Exercise:
Format every line of text in the rows below as a numbered list, skipping any blank lines. Leave the pictures out of your answer.

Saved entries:
- - -

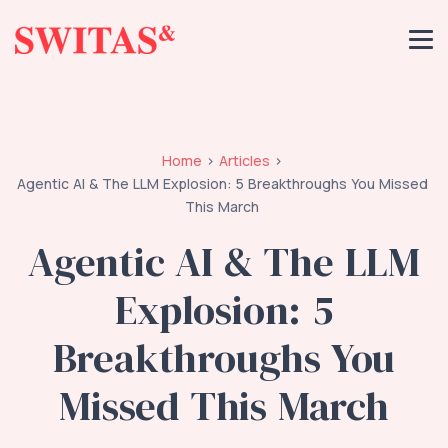
Home
Articles
Agentic AI & The LLM Explosion: 5 Breakthroughs You Missed
This March
Agentic AI & The LLM
Explosion: 5
Breakthroughs You
Missed This March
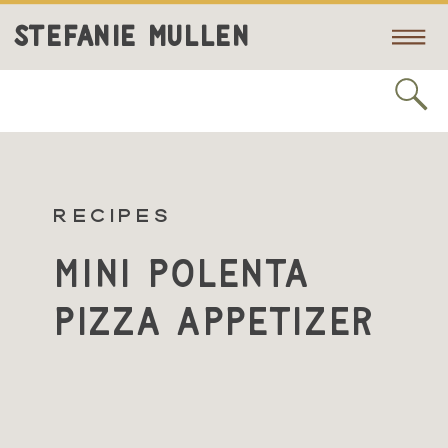
STEFANIE MULLEN
RECIPES
Mini Polenta
Pizza Appetizer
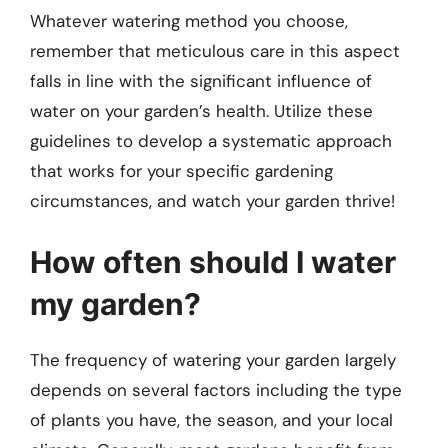
Whatever watering method you choose,
remember that meticulous care in this aspect
falls in line with the significant influence of
water on your garden’s health. Utilize these
guidelines to develop a systematic approach
that works for your specific gardening
circumstances, and watch your garden thrive!
How often should I water
my garden?
The frequency of watering your garden largely
depends on several factors including the type
of plants you have, the season, and your local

- - -

Response:
1. Home
2. Articles
3. Agentic AI & The LLM Explosion: 5 Breakthroughs You Missed
4. This March
5. Agentic AI & The LLM
6. Explosion: 5
7. Breakthroughs You
8. Missed This March
9. STEFANIE MULLEN
10. RECIPES
11. Mini Polenta
12. Pizza Appetizer
13. Whatever watering method you choose,
14. remember that meticulous care in this aspect
15. falls in line with the significant influence of
16. water on your garden’s health. Utilize these
17. guidelines to develop a systematic approach
18. that works for your specific gardening
19. circumstances, and watch your garden thrive!
20. How often should I water
21. my garden?
22. The frequency of watering your garden largely
23. depends on several factors including the type
24. of plants you have, the season, and your local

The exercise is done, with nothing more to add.